Correction des écarts de rémunération entre les sexes
Employeurs concernés et entrée en vigueur. - La loi pour la liberté de choisir son avenir professionnel (loi à paraître, art. 104) pose un principe général suivant lequel tout employeur, quel que soit son effectif, doit prendre en compte un objectif de suppression des écarts de rémunération entre les femmes et les hommes (c. trav. art. L. 1142-7 nouveau). Et surtout elle impose aux entreprises d’au moins 50 salariés un dispositif de mesure des écarts de rémunération et, le cas échéant, de corrections des écarts constatés (c. trav. art. L. 1142-8 à L. 1142-10 nouveaux).
Ces dispositions entreront en vigueur au plus tard le 1er janvier 2020 pour les entreprises de 50 à 250 salariés et un an plus tôt pour celles de plus de 250 salariés (loi, art. 104-X).
Mesure des écarts de rémunération entre les sexes. - L’objectif de la loi est notamment de faire respecter la règle selon laquelle, chaque employeur doit assurer « pour un même travail ou pour un travail de valeur égale, l’égalité de rémunération entre les femmes et les hommes » (c. trav. art. L. 3221-2). Pour mieux s’assurer de son effectivité, toute entreprise d’au moins 50 salariés aura à publier chaque année des indicateurs relatifs aux écarts de rémunération entre les femmes et les hommes et aux actions mises en œuvre pour les supprimer, selon des modalités et une méthodologie à définir par décret (c. trav. art. L. 1142-8 nouveau).
À noter
Les indicateurs, leurs modalités de calcul et leur pondération seront définis à l’issue de la mission confiée à Sylvie Leyre, DRH France de Schneider Electric.
Rattrapage salarial en cas de manquement. - Si les indicateurs chiffrés sont en deçà d'un niveau à fixer par décret, la négociation obligatoire sur l’égalité professionnelle devra aussi porter sur les mesures adéquates et pertinentes de correction et, le cas échéant, sur la programmation, annuelle ou pluriannuelle, de mesures financières de rattrapage salarial. À défaut d’accord, une décision de l’employeur déterminera ces mesures, après consultation du comité social et économique. Cette décision devra être déposée auprès de l'administration. L'autorité administrative pourra présenter des observations sur les mesures prévues par l'accord ou la décision (c. trav. art. L. 1142-9 nouveau).
L’objectif est de contraindre les entreprises en situation de manquement à prévoir une « enveloppe de rattrapage salarial ».
Délai pour se mettre en conformité. - Dans les entreprises où le principe d’égalité salariale entre les sexes n’est pas respecté au regard des indicateurs prévus par décret, l’employeur aura 3 ans pour se mettre en conformité (c. trav. art. L. 1142-10 nouveau).
Risque de pénalité financière. - Passé le délai de mise en conformité, si les indicateurs se situent en deçà d'un niveau défini par décret, l’employeur pourra se voir appliquer une pénalité financière (c. trav. art. L. 1142-10 nouveau).
Son montant, fixé par l’autorité administrative, pourra aller jusqu’à 1 % des rémunérations versées au cours de l’année civile précédant l’expiration du délai.
En fonction des efforts constatés dans l’entreprise en matière d’égalité salariale ainsi que des motifs de la défaillance constatée, un délai supplémentaire d’un an pourra néanmoins être accordé pour se mettre en conformité, avant d’infliger la pénalité.
Autre pénalité encourue. - À l’heure où nous rédigeons ces lignes, les entreprises d’au moins 50 salariés qui n’ont pas conclu d’accord ou de plan d’action relatif à l’égalité professionnelle entre les femmes et les hommes encourent une pénalité d’un montant maximum identique à la pénalité précédemment évoquée (c. trav. art. L. 2242-8).

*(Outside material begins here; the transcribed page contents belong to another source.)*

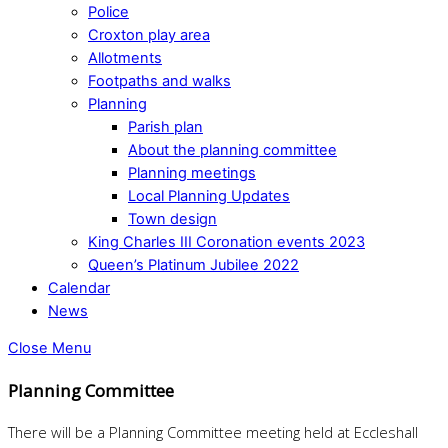
Police
Croxton play area
Allotments
Footpaths and walks
Planning
Parish plan
About the planning committee
Planning meetings
Local Planning Updates
Town design
King Charles III Coronation events 2023
Queen’s Platinum Jubilee 2022
Calendar
News
Close Menu
Planning Committee
There will be a Planning Committee meeting held at Eccleshall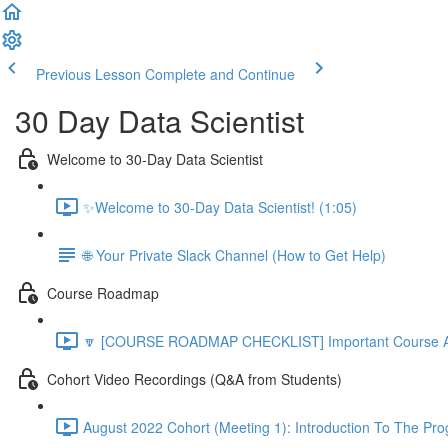
Previous Lesson
Complete and Continue
30 Day Data Scientist
Welcome to 30-Day Data Scientist
✨Welcome to 30-Day Data Scientist! (1:05)
🌐 Your Private Slack Channel (How to Get Help)
Course Roadmap
🔽 [COURSE ROADMAP CHECKLIST] Important Course Ac
Cohort Video Recordings (Q&A from Students)
August 2022 Cohort (Meeting 1): Introduction To The Pr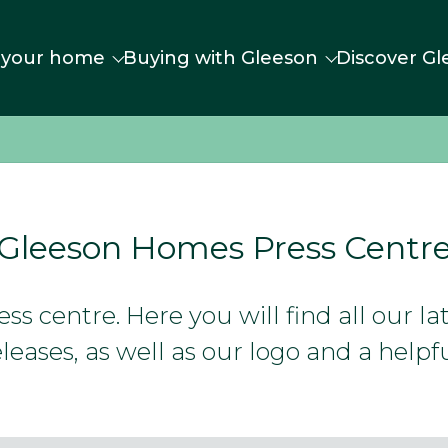
 your home
Buying with Gleeson
Discover Gl
Gleeson Homes Press Centr
s centre. Here you will find all our l
leases, as well as our logo and a helpfu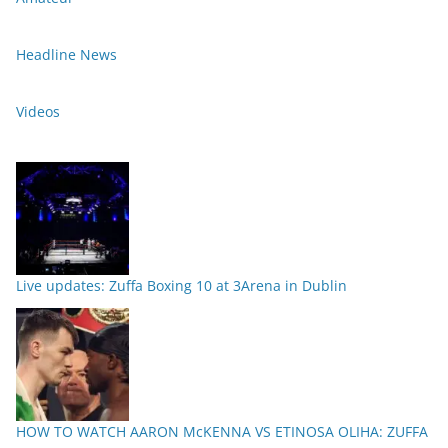
Headline News
Videos
Live updates: Zuffa Boxing 10 at 3Arena in Dublin
HOW TO WATCH AARON McKENNA VS ETINOSA OLIHA: ZUFFA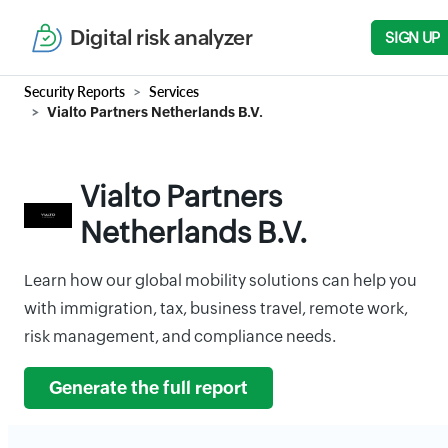
Digital risk analyzer
SIGN UP
Security Reports
Services
Vialto Partners Netherlands B.V.
Vialto Partners
Netherlands B.V.
Learn how our global mobility solutions can help you
with immigration, tax, business travel, remote work,
risk management, and compliance needs.
Generate the full report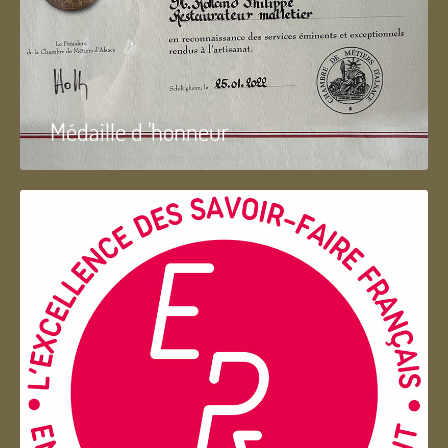
Médaille d 'honneur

Cette pénalité pourra également être encourue lorsque l’entreprise n’aura pas :
-publié les indicateurs relatifs aux écarts de rémunération entre les femmes et les hommes et aux actions mises en œuvre pour les supprimer (voir ci-avant) ;
-programmé des mesures financières de rattrapage salarial en présence d’inégalités constatées (voir ci-avant).